A Elliptic, uma empresa que pesquisa criptografias, descobriu que as carteiras de moeda digital vinculadas ao PIJ receberam até US$ 93 milhões [R$ 470 milhões] entre agosto de 2021 e junho deste ano. A análise foi feita com base em ordens de apreensão do governo israelense e em relatórios analíticos de blockchain.

Da mesma forma, averiguou-se que as carteiras conectadas ao Hamas receberam cerca de US$ 41 milhões [R$ 207 milhões] em um período semelhante, de acordo com uma pesquisa de outra empresa de análise e software de criptografia, a BitOK, com sede em Tel Aviv.

Tom Robinson, cofundador da Elliptic, afirmou que “o Hamas tem sido um dos usuários de criptografia mais bem-sucedidos para o financiamento do terrorismo”, conforme registrado pela agência internacional de notícias Reuters.

Pesquisadores da TRM Labs, outra empresa de análise de blockchain, disseram que a arrecadação via fundos criptográficos aumentava após ações terroristas do Hamas. Depois de ataques realizados em maio de 2021, por exemplo, a empresa identificou que carteiras ligadas ao grupo receberam mais de US$ 400 mil [R$ 2,025 milhões].

Entre dezembro de 2021 e abril deste ano, as autoridades de Israel apreenderam quase 190 contas criptográficas ligadas ao Hamas.

Limitações no rastreamento 

Mesmo que o histórico das transações nas redes de blockchain possam ser plenamente visualizadas, ainda há limitações no rastreamento do dinheiro depois que são feitas as conversões para moedas ou outros ativos correntes.

As empresas de rastreamento, por exemplo, não conseguiram determinar se os valores recebidos via criptografia pelo Hamas foram usados diretamente para financiar os ataques mais recentes do grupo terrorista a Israel.

Também não puderam determinar de forma precisa quanta criptografia as autoridades israelenses apreenderam das carteiras dos grupos. Os pesquisadores ainda disseram que os valores divulgados são apenas uma pequena parcela do montante total de fundos movimentados através das carteiras terroristas.

Um golpe para as criptomoedas? 

A aparente facilidade e o anonimato com que grupos terroristas e criminosos atuam nas redes de blockchain, e a inoperância das autoridades nesse ambiente podem suscitar críticas contra as criptomoedas.

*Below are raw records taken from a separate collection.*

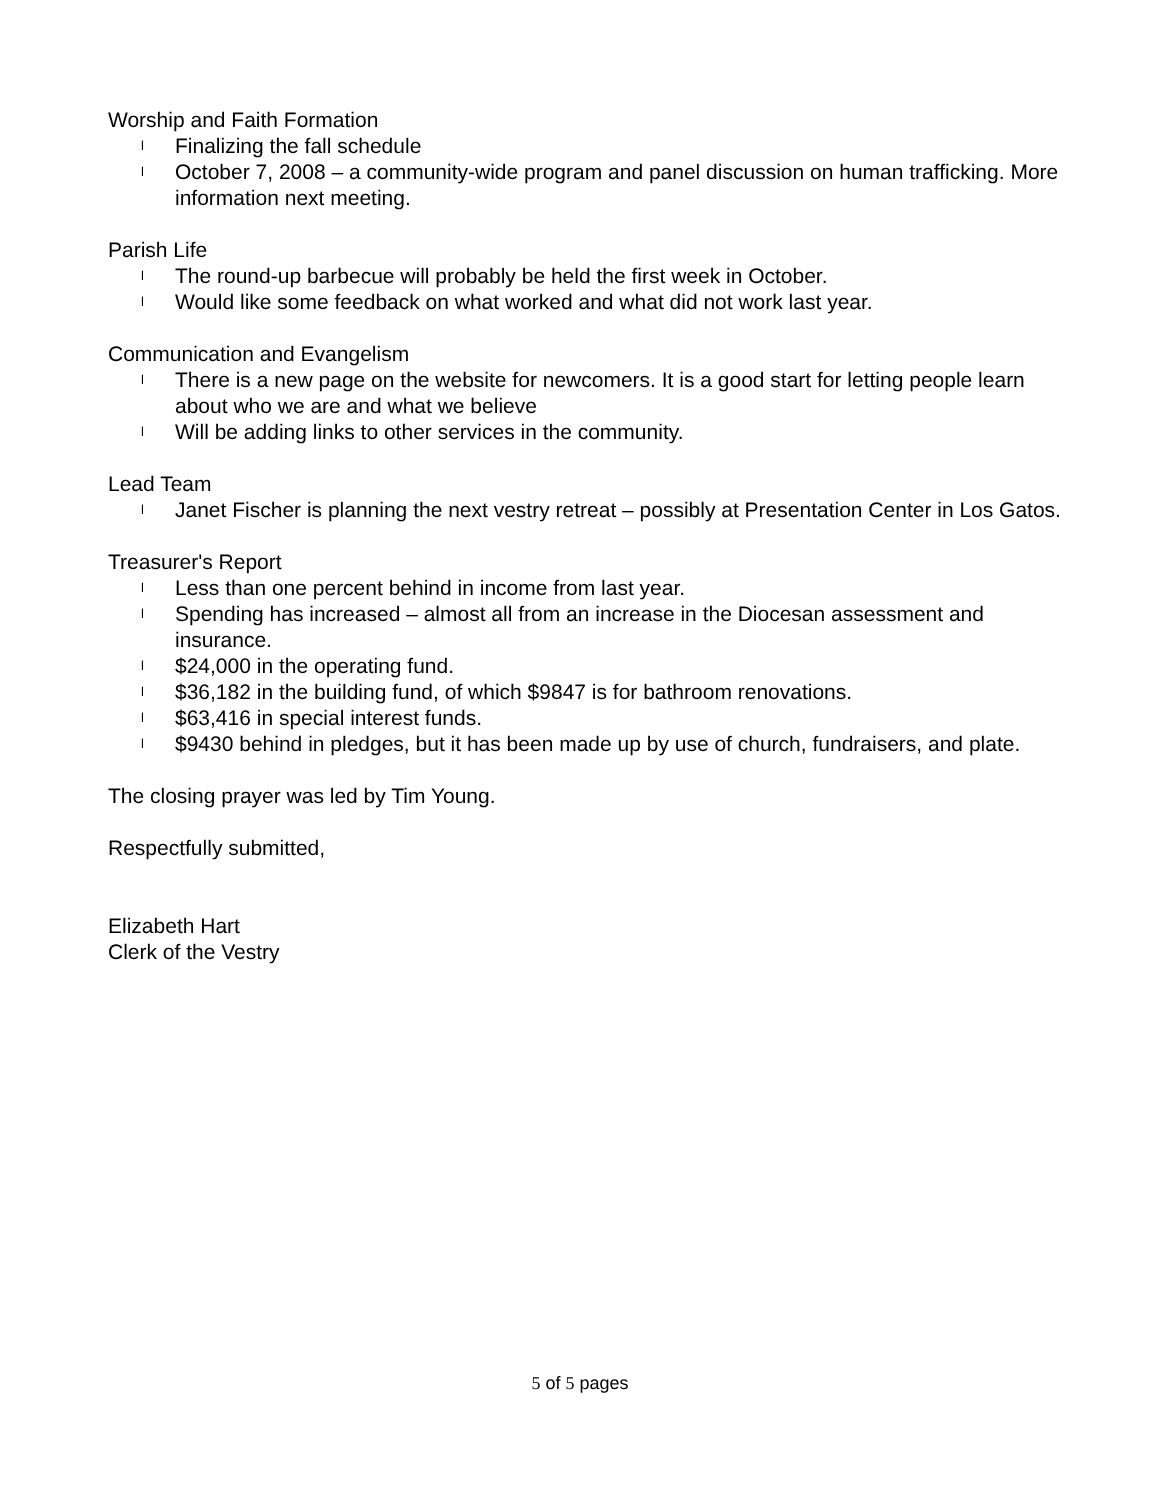Worship and Faith Formation
l Finalizing the fall schedule
l October 7, 2008 – a community-wide program and panel discussion on human trafficking. More information next meeting.
Parish Life
l The round-up barbecue will probably be held the first week in October.
l Would like some feedback on what worked and what did not work last year.
Communication and Evangelism
l There is a new page on the website for newcomers. It is a good start for letting people learn about who we are and what we believe
l Will be adding links to other services in the community.
Lead Team
l Janet Fischer is planning the next vestry retreat – possibly at Presentation Center in Los Gatos.
Treasurer's Report
l Less than one percent behind in income from last year.
l Spending has increased – almost all from an increase in the Diocesan assessment and insurance.
l $24,000 in the operating fund.
l $36,182 in the building fund, of which $9847 is for bathroom renovations.
l $63,416 in special interest funds.
l $9430 behind in pledges, but it has been made up by use of church, fundraisers, and plate.
The closing prayer was led by Tim Young.
Respectfully submitted,
Elizabeth Hart
Clerk of the Vestry
5 of 5 pages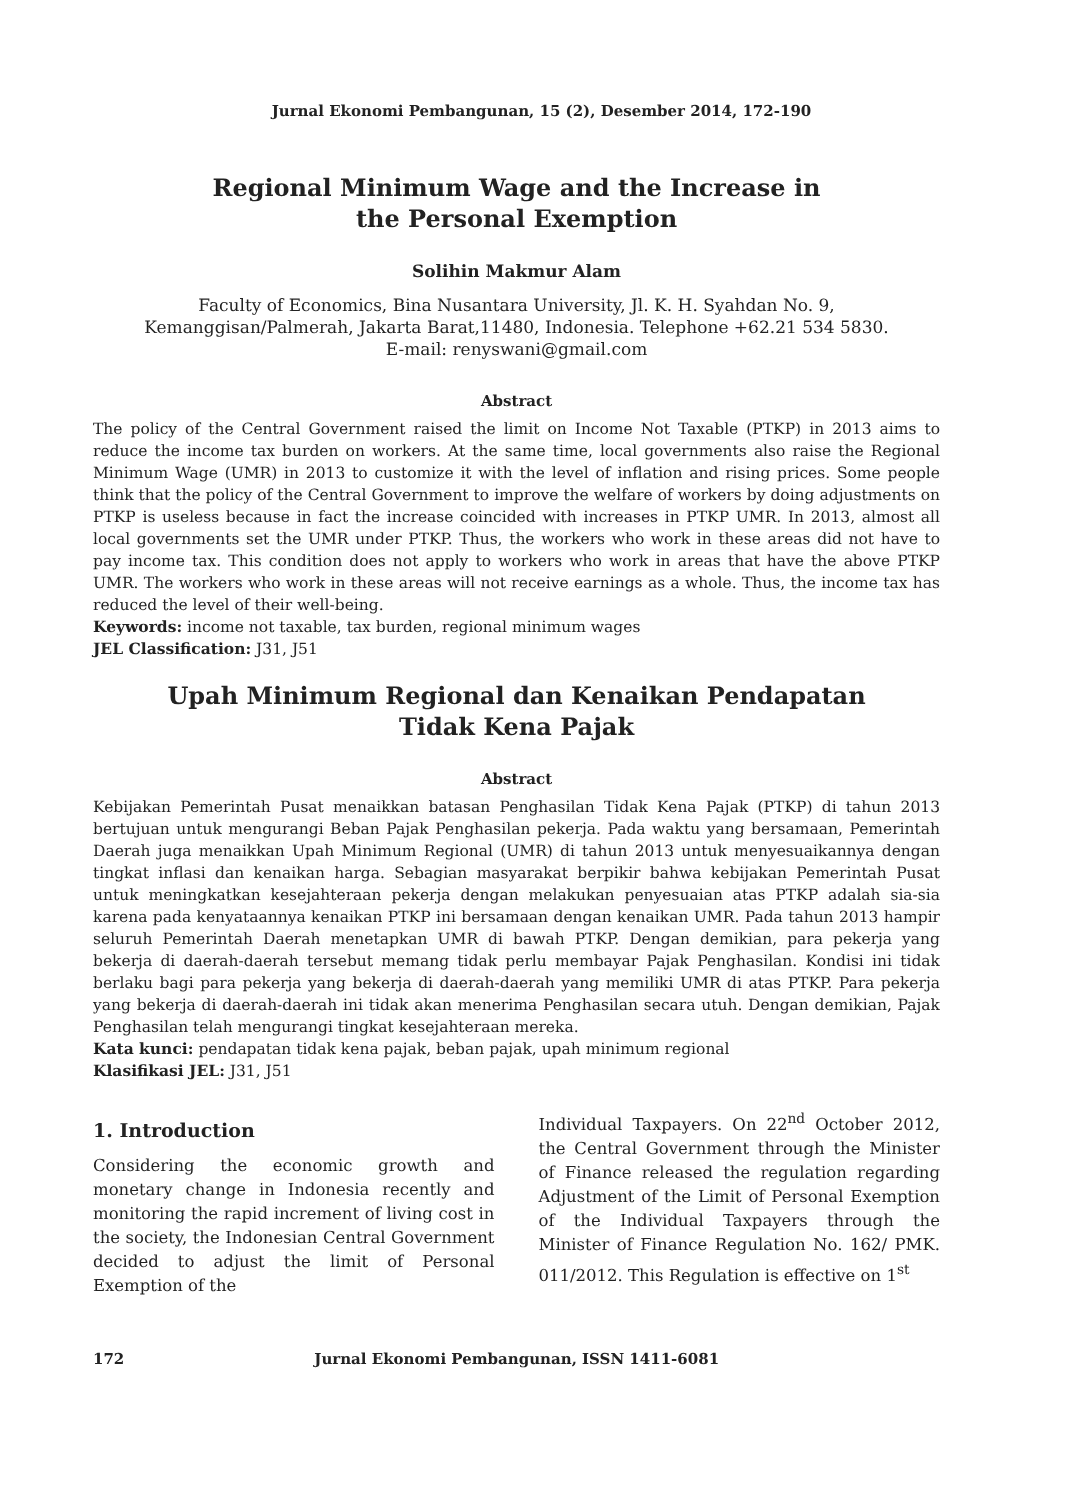Jurnal Ekonomi Pembangunan, 15 (2), Desember 2014, 172-190
Regional Minimum Wage and the Increase in
the Personal Exemption
Solihin Makmur Alam
Faculty of Economics, Bina Nusantara University, Jl. K. H. Syahdan No. 9,
Kemanggisan/Palmerah, Jakarta Barat,11480, Indonesia. Telephone +62.21 534 5830.
E-mail: renyswani@gmail.com
Abstract
The policy of the Central Government raised the limit on Income Not Taxable (PTKP) in 2013 aims to reduce the income tax burden on workers. At the same time, local governments also raise the Regional Minimum Wage (UMR) in 2013 to customize it with the level of inflation and rising prices. Some people think that the policy of the Central Government to improve the welfare of workers by doing adjustments on PTKP is useless because in fact the increase coincided with increases in PTKP UMR. In 2013, almost all local governments set the UMR under PTKP. Thus, the workers who work in these areas did not have to pay income tax. This condition does not apply to workers who work in areas that have the above PTKP UMR. The workers who work in these areas will not receive earnings as a whole. Thus, the income tax has reduced the level of their well-being.
Keywords: income not taxable, tax burden, regional minimum wages
JEL Classification: J31, J51
Upah Minimum Regional dan Kenaikan Pendapatan
Tidak Kena Pajak
Abstract
Kebijakan Pemerintah Pusat menaikkan batasan Penghasilan Tidak Kena Pajak (PTKP) di tahun 2013 bertujuan untuk mengurangi Beban Pajak Penghasilan pekerja. Pada waktu yang bersamaan, Pemerintah Daerah juga menaikkan Upah Minimum Regional (UMR) di tahun 2013 untuk menyesuaikannya dengan tingkat inflasi dan kenaikan harga. Sebagian masyarakat berpikir bahwa kebijakan Pemerintah Pusat untuk meningkatkan kesejahteraan pekerja dengan melakukan penyesuaian atas PTKP adalah sia-sia karena pada kenyataannya kenaikan PTKP ini bersamaan dengan kenaikan UMR. Pada tahun 2013 hampir seluruh Pemerintah Daerah menetapkan UMR di bawah PTKP. Dengan demikian, para pekerja yang bekerja di daerah-daerah tersebut memang tidak perlu membayar Pajak Penghasilan. Kondisi ini tidak berlaku bagi para pekerja yang bekerja di daerah-daerah yang memiliki UMR di atas PTKP. Para pekerja yang bekerja di daerah-daerah ini tidak akan menerima Penghasilan secara utuh. Dengan demikian, Pajak Penghasilan telah mengurangi tingkat kesejahteraan mereka.
Kata kunci: pendapatan tidak kena pajak, beban pajak, upah minimum regional
Klasifikasi JEL: J31, J51
1. Introduction
Considering the economic growth and monetary change in Indonesia recently and monitoring the rapid increment of living cost in the society, the Indonesian Central Government decided to adjust the limit of Personal Exemption of the
Individual Taxpayers. On 22<sup>nd</sup> October 2012, the Central Government through the Minister of Finance released the regulation regarding Adjustment of the Limit of Personal Exemption of the Individual Taxpayers through the Minister of Finance Regulation No. 162/ PMK. 011/2012. This Regulation is effective on 1<sup>st</sup>
172 Jurnal Ekonomi Pembangunan, ISSN 1411-6081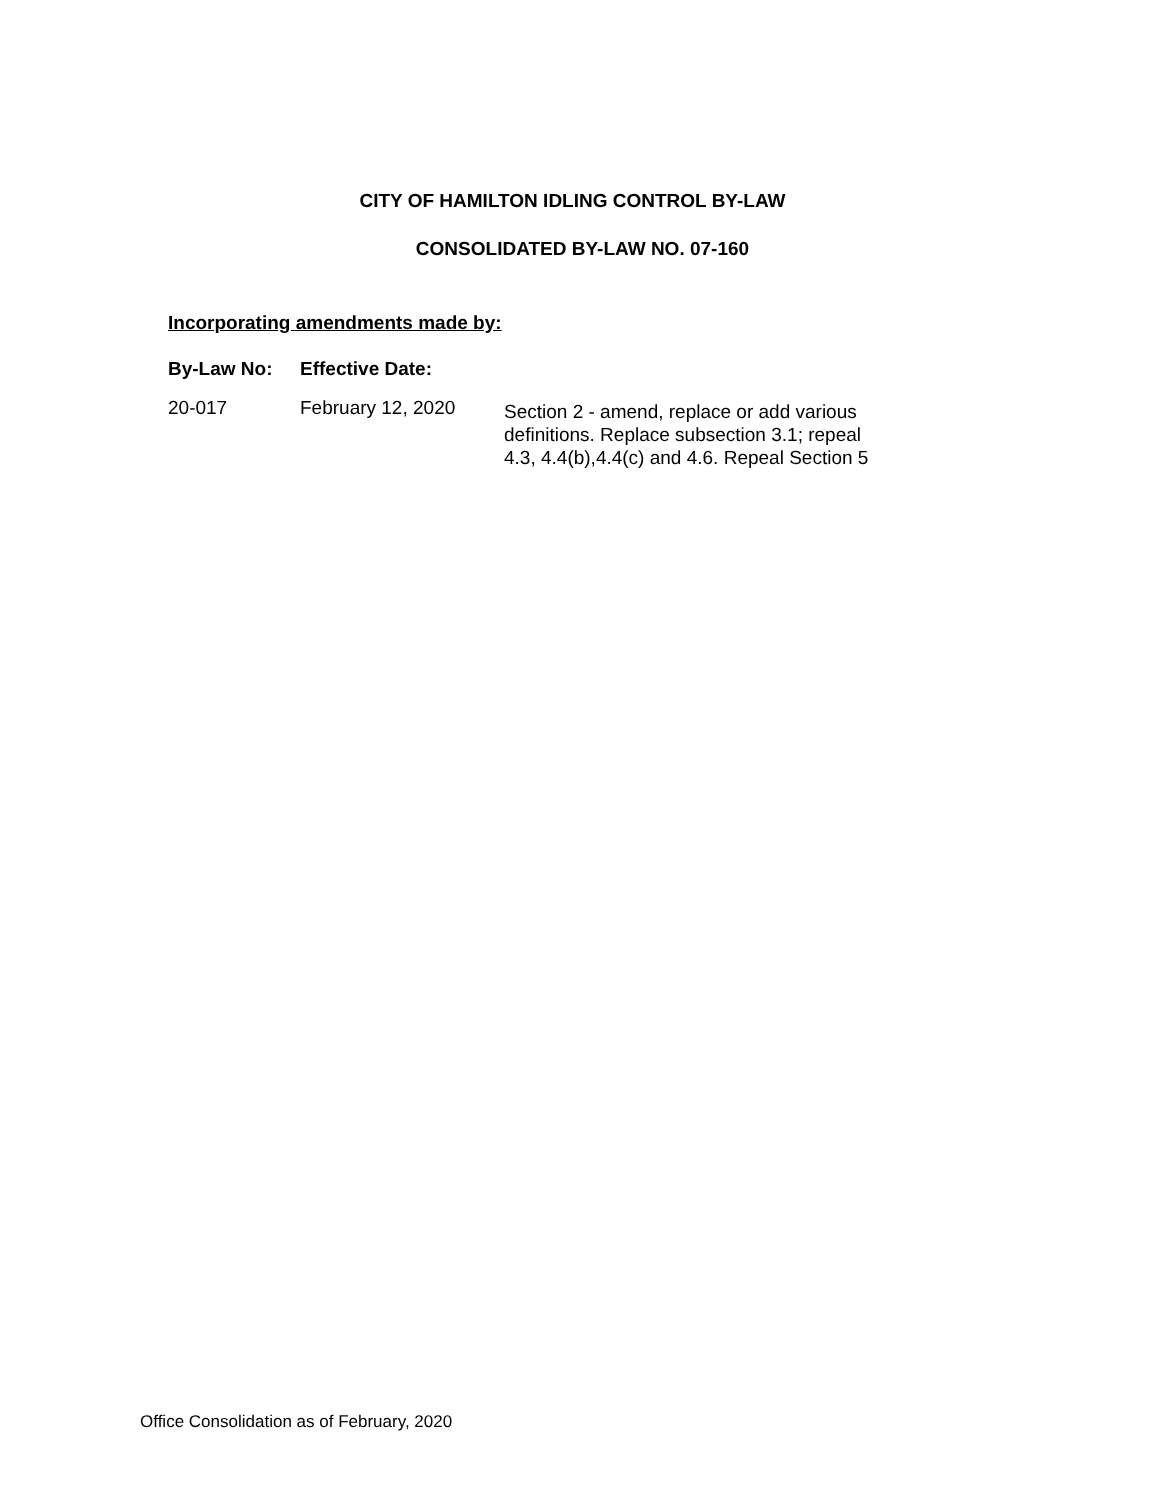CITY OF HAMILTON IDLING CONTROL BY-LAW
CONSOLIDATED BY-LAW NO. 07-160
Incorporating amendments made by:
| By-Law No: | Effective Date: | |
| --- | --- | --- |
| 20-017 | February 12, 2020 | Section 2 - amend, replace or add various definitions. Replace subsection 3.1; repeal 4.3, 4.4(b),4.4(c) and 4.6. Repeal Section 5 |
Office Consolidation as of February, 2020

Mesmo assim, Valente defende as redes de blockchain públicas descentralizadas. “Há organismos internacionais que se reúnem para falar disso e, alguns países, como a China, proíbem o uso de redes de blockchain – o que não significa que não sejam utilizadas, já que não há como rastrear as chaves geograficamente”, disse.

“O objetivo das redes de blockchain é a liberdade de transações, de evitar que forças muito centralizadoras impeçam que as pessoas tenham sua liberdade de transação. Mas eu acho importante fazer uma comparação com o sistema financeiro atual, onde esse tipo de transação [de financiamento ao crime e a grupos terroristas] continua acontecendo, em valores muito maiores, com financiamento que vem de outros países”, afirma.

Outras formas de financiamento do terrorismo 

Matthew Levitt, um antigo funcionário do governo dos EUA especializado em contraterrorismo, estimou que a maior parte do orçamento do Hamas, de mais de US$ 300 milhões [R$ 1,518 bilhão], veio de impostos sobre empresas, bem como de países que apoiam o grupo, como o Irã, ou de instituições que suportam sua causa.

Segundo o Departamento de Estado dos EUA, o Irã fornece até US$ 100 milhões [R$ 506 milhões] anualmente em apoio a grupos palestinos. O dinheiro seria movimentado através de empresas de fachada, transações marítimas e metais preciosos.

Em 2022, o Hamas teria estabelecido uma rede secreta de empresas que geriam US$ 500 milhões [R$ 2,531 bilhões] da Turquia até a Arábia Saudita. As empresas relacionadas a essa movimentação receberam sanções do Tesouro dos EUA em maio de 2022.

Valente ainda destaca que, nas transações realizadas via sistema financeiro tradicional, “há instituições intermediárias que tem o poder de barrar essas transações, mas tudo acontece, muitas vezes, de uma forma até mais escondida, já que não se consegue acompanhar todas as operações, do que seria na blockchain, onde todo esse histórico fica registrado sem poder ser deletado ou ocultado”.